- Born: 27 September 1907 Panyu, Guangzhou, China
- Died: 4 March 2000 (aged 92) Taiwan
- Education: Nankai University (BS) University of Michigan (MS, PhD)
- Scientific career
- Fields: Nuclear physics Atomic physics
- Workplaces: Peking University; National Southwestern Associated University; University of Michigan; Columbia University; University at Buffalo;
- Doctoral advisor: Samuel Goudsmit
- Notable students: Zhu Guangya Chen Ning Yang Tsung-Dao Lee Kun Huang

Signature

= Wu Ta-You =

Chinese physicist and writer

Wu Ta-You (吴大猷 (吳大猷, Wú Dàyóu)) (27 September 1907 – 4 March 2000) was a Chinese physicist and writer who worked in the United States, Canada, China and Taiwan. He has been called the Father of Chinese physics.

== Early life and education ==
Wu was born in Panyu, Guangzhou, China. In 1929 he took his undergraduate degree at Nankai University in Tianjin (Tientsin). He moved to the United States for graduate schooling and obtained a Doctor of Philosophy degree from the University of Michigan in 1933.

== Career ==
Wu returned to China (then Republic of China) after receiving his doctorate degree, and between 1934 and 1949 he taught at various institutions there, including Peking University in Beijing, and National Southwestern Associated University in Kunming. After the communists defeated the Nationalists in the Chinese Civil War in 1949, Wu moved to Canada.

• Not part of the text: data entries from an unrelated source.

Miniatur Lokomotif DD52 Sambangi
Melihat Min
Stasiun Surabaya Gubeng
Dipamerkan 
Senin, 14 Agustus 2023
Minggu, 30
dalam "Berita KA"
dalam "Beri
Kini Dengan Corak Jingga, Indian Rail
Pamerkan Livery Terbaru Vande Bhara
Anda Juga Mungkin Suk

There he headed the Theoretical Physics Division of the National Research Council until 1963. In the 1960s, he was Chair of the Department of Physics and Astronomy at the University at Buffalo. After 1962, he held various positions in Taiwan (Republic of China), including the President of the Academia Sinica (1983–1994). He continued lecturing into his 90s and died on 4 March 2000.

Wu's PhD dissertation dealt with theoretical predictions of the chemical properties of the yet undiscovered transuranic elements of the actinide series, which includes such well known elements as plutonium and americium. Later in his career, he worked on solid-state physics, molecular physics, statistical physics and other areas of theoretical physics. He was known as a teacher as much as a theoretician. His many illustrious students include Chen Ning Yang and Tsung-Dao Lee, co-winners of the Nobel Prize in Physics in 1957.

Wu wrote several books, best known of which are the monograph Vibrational Spectra and Structure of Polyatomic Molecules (1939) and the graduate level textbooks Quantum Mechanics (1986) and (as co-author) Relativistic Quantum Mechanics and Quantum Fields (1991).

== Awards and honors ==
- Beginning from 2002, National Science Council of Republic of China (reformed as the Ministry of Science and Technology since 2014) gives out Wu Ta-You Memorial Award every year.
- The Department of Physics of the University at Buffalo hosts Ta-You Wu Lecture.
- The Department of Physics of the University of Michigan hosts Ta-You Wu Lecture.
- Asteroid 256892 Wutayou, discovered by astronomers Chi Sheng Lin and Ye Quanzhi in 2008, was named in his memory. The official was published by the Minor Planet Center on 17 May 2011 (M.P.C. 75106).